O: Esatto. Un produttore bravo sa che il 99% delle volte sta lavorando al servizio di altri: capisce che non sta creando il proprio disco, ma quello di qualcun altro, e quindi deve mettere da parte l’ego. Con il nostro album, ovviamente, il problema non si poneva.

F: Il bello, però, è che alla fine siamo comunque riusciti a tirare fuori il meglio da ogni artista. Anche perché per noi lavorare con un rapper o un musicista non significa mandargli una cartella di beat, fargliene scegliere uno e registrarci sopra: ci piace entrare in studio e lavorare insieme.

O: Non ci piace mai imporre nulla, è sempre un lavoro di mediazione. Ci guardiamo negli occhi, proviamo ad aggiungere un giro di basso, a cambiare il synth, a fare qualche esperimento…

B: Siete riusciti a riunire tutti gli artisti che volevate coinvolgere o ne manca qualcuno?

O: Se avessimo voluto averli tutti, sarebbe stato un disco da ottanta tracce! (ride) Non abbiamo rimpianti, comunque, ma se proprio devo citare due artisti che avrei voluto avere nell’album e che invece mancano, direi Ketama126 e Bud Spencer Blues Explosion.

F: Anche Motta, secondo me.
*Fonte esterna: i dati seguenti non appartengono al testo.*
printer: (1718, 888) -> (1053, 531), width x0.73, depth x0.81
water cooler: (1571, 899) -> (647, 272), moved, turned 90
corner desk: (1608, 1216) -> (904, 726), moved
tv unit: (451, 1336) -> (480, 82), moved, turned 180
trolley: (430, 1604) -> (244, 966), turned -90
Però Motta non è di Roma.

O: Però ci vive! In fondo ZeroSei non è un album fatto solo da romani autoctoni, ma in generale da tutti coloro che a livello creativo hanno gravitato attorno a Roma. Volevamo fare una fotografia musicale della città in questi ultimi anni.

B: In questo momento Roma è sicuramente una delle città con il suono più originale in assoluto. Qual è il segreto?

F: Il disagio, che è quello che alimenta l’arte più vera, istintiva, di getto. In questo periodo non è una città facile da vivere, e quindi per riflesso genera un grande fermento artistico e una grande voglia di creare del bello.

O: Tirare fuori i lati migliori da una situazione problematica è positivo, fa bene a tutti, e funziona.

B: Vi farò una domanda che non bisognerebbe mai fare: avete un pezzo preferito dell’album?

F: Sì, certo! Per entrambi è Verme, fatto con un gruppo di ragazzi che si fanno chiamare Darrn, tutti più o meno classe 1999. È nato da una jam session in studio ed è stato bellissimo.

O: Ovviamente ci piacciono anche tutti gli altri pezzi, ma quello è stato speciale.

B: Data la mole e la quantità di ospiti, ci sarà uno sbocco dal vivo per l’album? Riuscirete a portarlo in tour?

F: Chi lo sa! Non vogliamo sbilanciarci, ma pensiamo di sì. Anche egoisticamente, perché ne abbiamo un sacco di voglia.

B: Tornando a Sanremo, da dove guarderete le varie serate?

F: Da casa, e poi finita la diretta usciremo con Lauro e gli altri a festeggiare. Anzi, abbiamo già inziato a festeggiare, è due giorni che andiamo avanti così! Anche perché l’altro ieri è stato annunciato il triplo platino di Davide, il brano di Gemitaiz prodotto da noi, quindi di motivi ne avevamo parecchi.